Mufti of Singapore
- Incumbent
- Assumed office 1 March 2020
- Preceded by: Mohamed Fatris Bakaram

Member of the Presidential Council for Minority Rights
- Incumbent
- Assumed office 1 February 2024

Personal details
- Born: 1977 (age 48–49) Singapore City, Singapore
- Alma mater: University of Oxford
- Occupation: Islamic cleric

= Nazirudin Mohd Nasir =

Singaporean Islamic cleric (born c. 1977)
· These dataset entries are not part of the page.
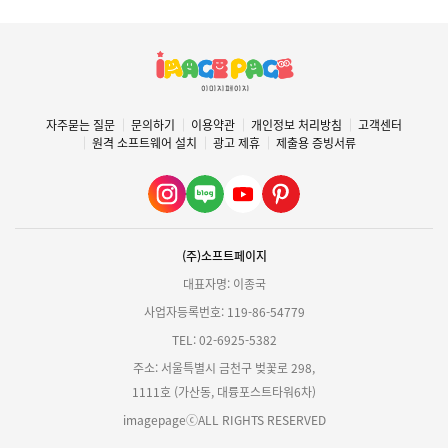
자주묻는 질문
문의하기
이용약관
개인정보 처리방침
고객센터
원격 소프트웨어 설치
광고 제휴
제출용 증빙서류
(주)소프트페이지
대표자명: 이종국
사업자등록번호: 119-86-54779
TEL: 02-6925-5382
주소: 서울특별시 금천구 벚꽃로 298,
1111호 (가산동, 대륭포스트타워6차)
imagepageⓒALL RIGHTS RESERVED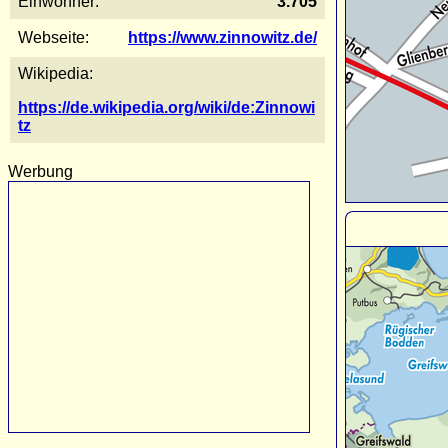
Einwohner:
3.705
Webseite:
https://www.zinnowitz.de/
Wikipedia:
https://de.wikipedia.org/wiki/de:Zinnowi
tz
Werbung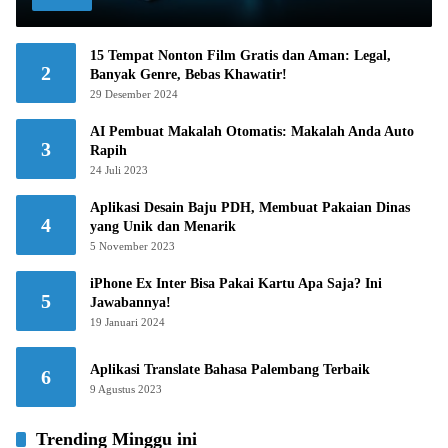
15 Tempat Nonton Film Gratis dan Aman: Legal,
2
Banyak Genre, Bebas Khawatir!
29 Desember 2024
AI Pembuat Makalah Otomatis: Makalah Anda Auto
3
Rapih
24 Juli 2023
Aplikasi Desain Baju PDH, Membuat Pakaian Dinas
4
yang Unik dan Menarik
5 November 2023
iPhone Ex Inter Bisa Pakai Kartu Apa Saja? Ini
5
Jawabannya!
19 Januari 2024
Aplikasi Translate Bahasa Palembang Terbaik
6
9 Agustus 2023
Trending Minggu ini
Nazirudin Mohd Nasir (born c. 1977) is a Singaporean Islamic cleric currently serving as the 4th mufti of Singapore since 2020. He is also a member of the National Steering Committee on Racial and Religious Harmony. Nasir was appointed as a member of the Presidential Council for Minority Rights in February 2024 for a term of three years. As a mufti, he is also the director of religious and policy development at the Majlis Ugama Islam Singapura.

== Biography ==
Nasir completed his O levels at Victoria School before attending a madrasah or an Islamic religious school. He obtained his M.A. in comparative law from SOAS University of London, followed by a Master of Studies in religion at St. Cross College, Oxford in 2015. He later completed a Doctor of Theology at the University of Oxford, where his research was focused on the origins and development of the concept of Abrahamic religions, with a focus on the contributions of French Islamic scholar Louis Massignon. He obtained his first degree in Islamic law from Al-Azhar University in Cairo.

He teaches world religions and ethics at the Singapore University of Social Sciences (SUSS).